2 Aprile 2012 alle 13:20

Illustre Direttore: sento dire, e leggo, che secondo il Premier Monti gli stranieri sarebbero disincentivati ad investire in Italia, in estrema sintesi, per via dell’art. 18 dello Statuto dei Lavoratori. Ebbene non lo condivido. Ciò che disincentiva gli stranieri è principalmente il nostro sistema giudiziario ed in particolare l’estrema aleatorietà delle sentenze emesse dai nostri giudici civili al termine di procedimenti durati anni. Al riguardo un collega britannico una volta ebbe a dirmi: In Italia è facile fare i processi, basta pagare un modesto fondo spese ai colleghi italiani così, come giocare una lotteria, poi non resta che aspettare qualche anno e alla fine qualcuno vince! Sul punto esiste un recente studio della Banca d’Italia secondo il quale addirittura il 46per cento delle sentenze civili di primo grado impugnate vengono riformate in appello.

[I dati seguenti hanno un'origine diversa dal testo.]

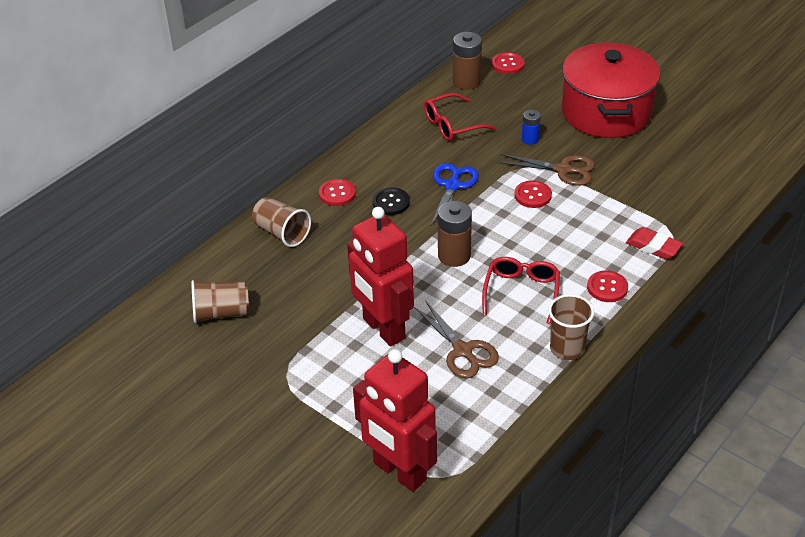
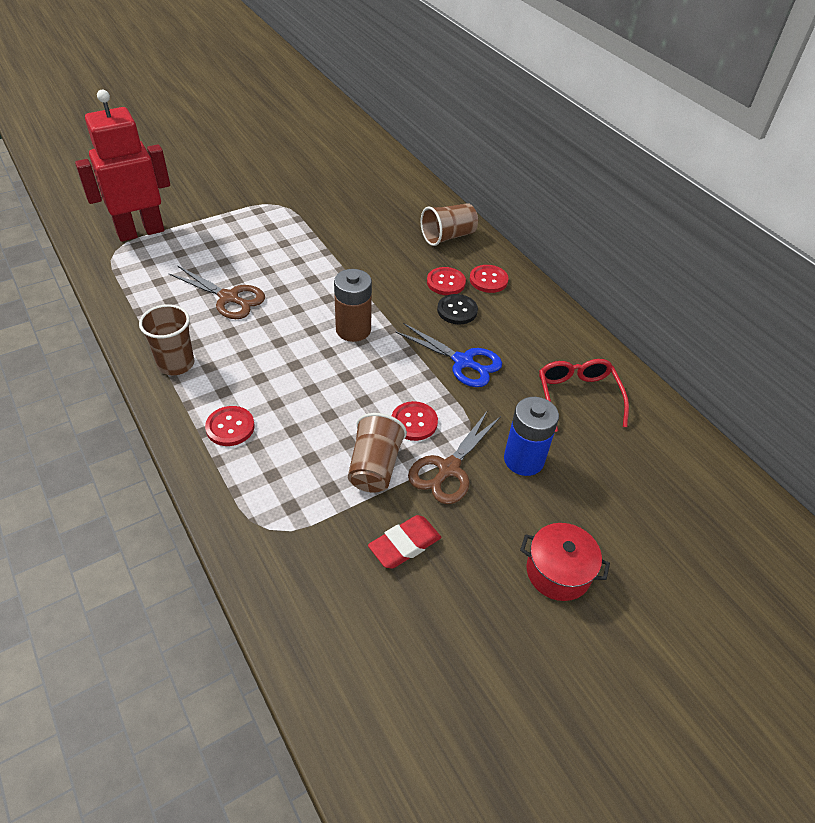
camera: 105 degrees right, 5 degrees up
(221, 313) = (368, 189): brown cup -> brown cup (374, 467)
(383, 329) = (289, 261): red robot -> none
(462, 351) = (229, 298): brown scissors -> brown scissors turned 135 degrees counterclockwise
(466, 82) = (671, 440): brown battery -> none
(508, 64) = (708, 499): red button -> red button (446, 282)
(521, 292) = (271, 359): red glasses -> none
(530, 139) = (523, 460): blue battery -> blue battery, size x1.73
(606, 112) = (558, 572): red pot -> red pot, size x0.46
(653, 246) = (263, 498): red eraser -> red eraser (404, 545)

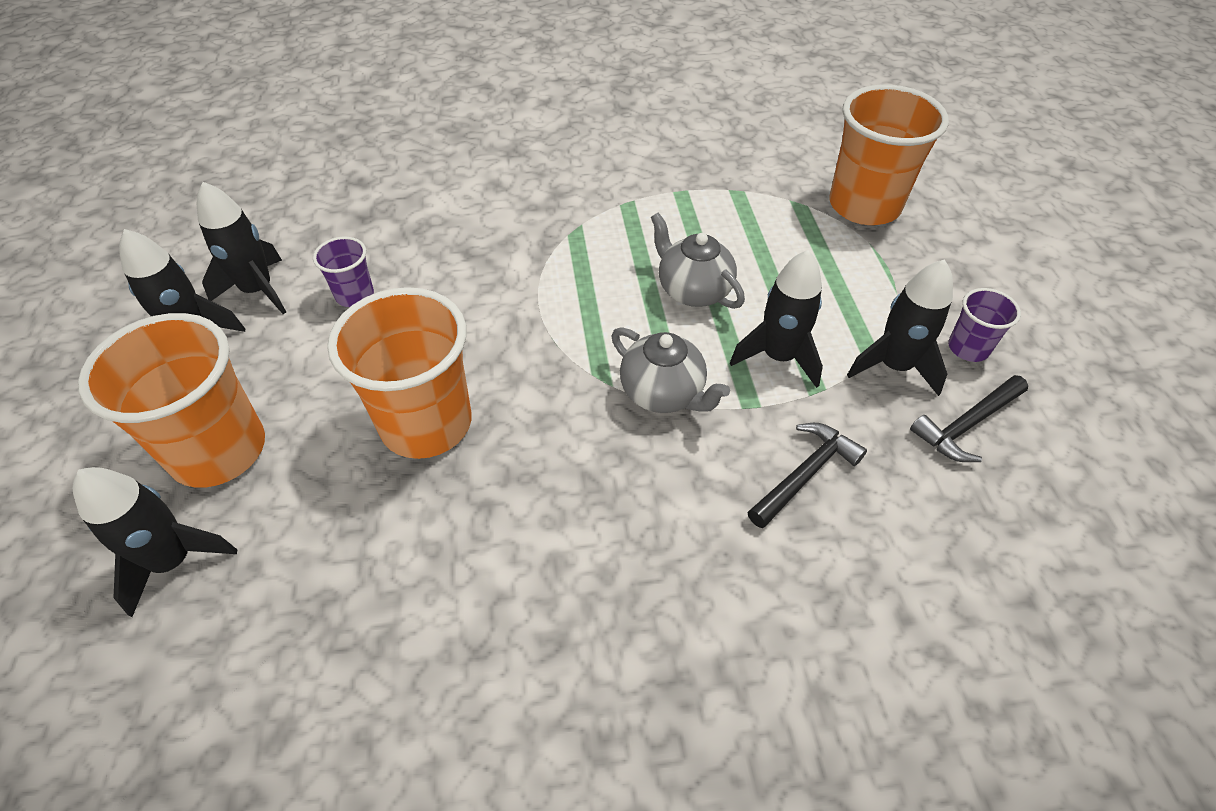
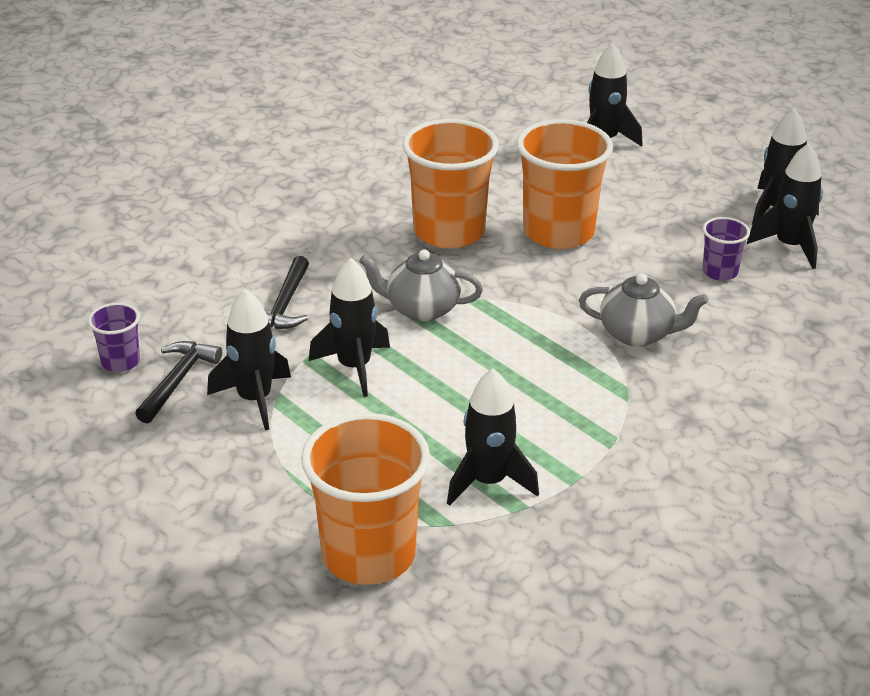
camera: 145 degrees right, 15 degrees down
(218, 450) = (658, 176): orange cup -> orange cup (449, 232)
(693, 290) = (468, 387): grey teapot -> grey teapot (638, 334)
(742, 214) = (488, 482): none -> black rocket
(968, 348) = (195, 441): purple cup -> purple cup (120, 362)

Occorre però ricordare che la stragrande maggioranza delle sentenze di primo grado non viene appellata in molti casi per l’estrema sfiducia nel sistema giudiziario degli utenti (a Bologna un giudizio di appello, che si celebra normalmente in due udienze, dura circa sette anni!). Va da sé che per l’art. 18 non è diverso. In sé considerato andrebbe benissimo così com’è, è l’applicazione che ne hanno fatto, e ne fanno, i Giudici che lo hanno reso famigerato (la statistica che sento citare in questi giorni secondo cui il reintegro viene disposto “solo” nel 50per cento dei casi – e comunque dici poco! - è, a mio avviso, irrealistica). Si abbia il coraggio di cominciare riformando la Giustizia e il resto, sviluppo economico compreso, verrà da solo.